How To Quickie: Fast way to update your linux box

Updating your linux box is getting each time easier, you can wait until a new update message pops up on your taskbar, or update on your terminal. I usually use the terminal to update my computer, and I will let you know the way I do.

For a quick update, you can type on your terminal this commands:

  • sudo apt-get update
  • sudo apt-get upgrade -y
  • sudo apt-get autoremove
  • sudo apt-get autoclean

But it isn’t that handy, a bunch of code to type every time. You can create a new alias which will make all those codes at once, so it will be way faster!

Here is what you can do:

With graphical interface, Alt+F2:

    gedit .bashrc

In text mode, terminal:

    vim .bashrc

At the end of the file, add this line:

    alias update=’sudo apt-get update && sudo apt-get -y upgrade && sudo apt-get -y autoremove && sudo apt-get -y autoclean’

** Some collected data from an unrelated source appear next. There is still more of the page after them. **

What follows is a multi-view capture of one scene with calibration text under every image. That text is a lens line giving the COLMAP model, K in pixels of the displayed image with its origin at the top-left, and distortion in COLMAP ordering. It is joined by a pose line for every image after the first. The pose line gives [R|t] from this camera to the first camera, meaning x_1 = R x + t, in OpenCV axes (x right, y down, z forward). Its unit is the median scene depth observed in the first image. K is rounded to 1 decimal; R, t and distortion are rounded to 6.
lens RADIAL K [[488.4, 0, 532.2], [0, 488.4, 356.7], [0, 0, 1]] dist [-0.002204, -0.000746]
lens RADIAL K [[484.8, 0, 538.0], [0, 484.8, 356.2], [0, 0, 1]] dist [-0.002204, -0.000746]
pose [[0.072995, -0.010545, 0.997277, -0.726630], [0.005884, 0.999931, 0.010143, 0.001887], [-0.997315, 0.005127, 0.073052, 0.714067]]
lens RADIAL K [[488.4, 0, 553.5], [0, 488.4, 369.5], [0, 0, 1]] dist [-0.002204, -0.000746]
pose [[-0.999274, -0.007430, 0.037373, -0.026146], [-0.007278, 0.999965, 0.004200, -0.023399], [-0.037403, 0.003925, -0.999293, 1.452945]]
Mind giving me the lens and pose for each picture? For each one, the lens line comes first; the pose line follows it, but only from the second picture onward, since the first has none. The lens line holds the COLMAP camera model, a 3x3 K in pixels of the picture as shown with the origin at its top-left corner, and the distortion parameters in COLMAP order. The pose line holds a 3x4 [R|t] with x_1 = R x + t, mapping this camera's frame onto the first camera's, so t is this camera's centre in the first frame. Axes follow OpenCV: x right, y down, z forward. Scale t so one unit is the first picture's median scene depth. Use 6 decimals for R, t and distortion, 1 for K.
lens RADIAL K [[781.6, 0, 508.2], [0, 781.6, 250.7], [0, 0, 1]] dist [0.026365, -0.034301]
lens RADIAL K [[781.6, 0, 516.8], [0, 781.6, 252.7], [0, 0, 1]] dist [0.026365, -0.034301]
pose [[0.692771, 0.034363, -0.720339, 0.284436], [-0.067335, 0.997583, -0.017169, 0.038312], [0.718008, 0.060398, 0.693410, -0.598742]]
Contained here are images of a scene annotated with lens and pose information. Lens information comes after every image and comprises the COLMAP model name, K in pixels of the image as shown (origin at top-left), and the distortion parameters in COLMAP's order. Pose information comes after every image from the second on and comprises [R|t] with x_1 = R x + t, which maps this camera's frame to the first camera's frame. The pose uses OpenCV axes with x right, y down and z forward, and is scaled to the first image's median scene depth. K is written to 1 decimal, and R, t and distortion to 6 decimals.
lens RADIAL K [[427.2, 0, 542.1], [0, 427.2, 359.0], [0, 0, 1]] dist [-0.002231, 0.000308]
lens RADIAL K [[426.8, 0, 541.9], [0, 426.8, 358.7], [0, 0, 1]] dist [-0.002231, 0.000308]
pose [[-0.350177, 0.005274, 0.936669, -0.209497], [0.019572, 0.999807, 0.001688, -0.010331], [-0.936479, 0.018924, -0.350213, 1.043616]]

Save the file, and type on the terminal

    source ~/.bashrc

Now the next time you want to update your system you just need to type “update” on the terminal and all will be updated.

Thanks for readying

2 Comments Add yours
  1. Why are you putting that in bashrc?I’d put the command string in a file named update, chmod x the file, then execute it from cron. You could also execute it manually. bashrc is a resource file (a config file if you will, for bash).It’s not a bash environment variable you are trying to set. This seems like a script, so make it a script. Alias directives are for things line aliasing ll to ls -l.

    Anyway, That was just a suggestion.
    I have quite a neat blog, I’m an avid reader.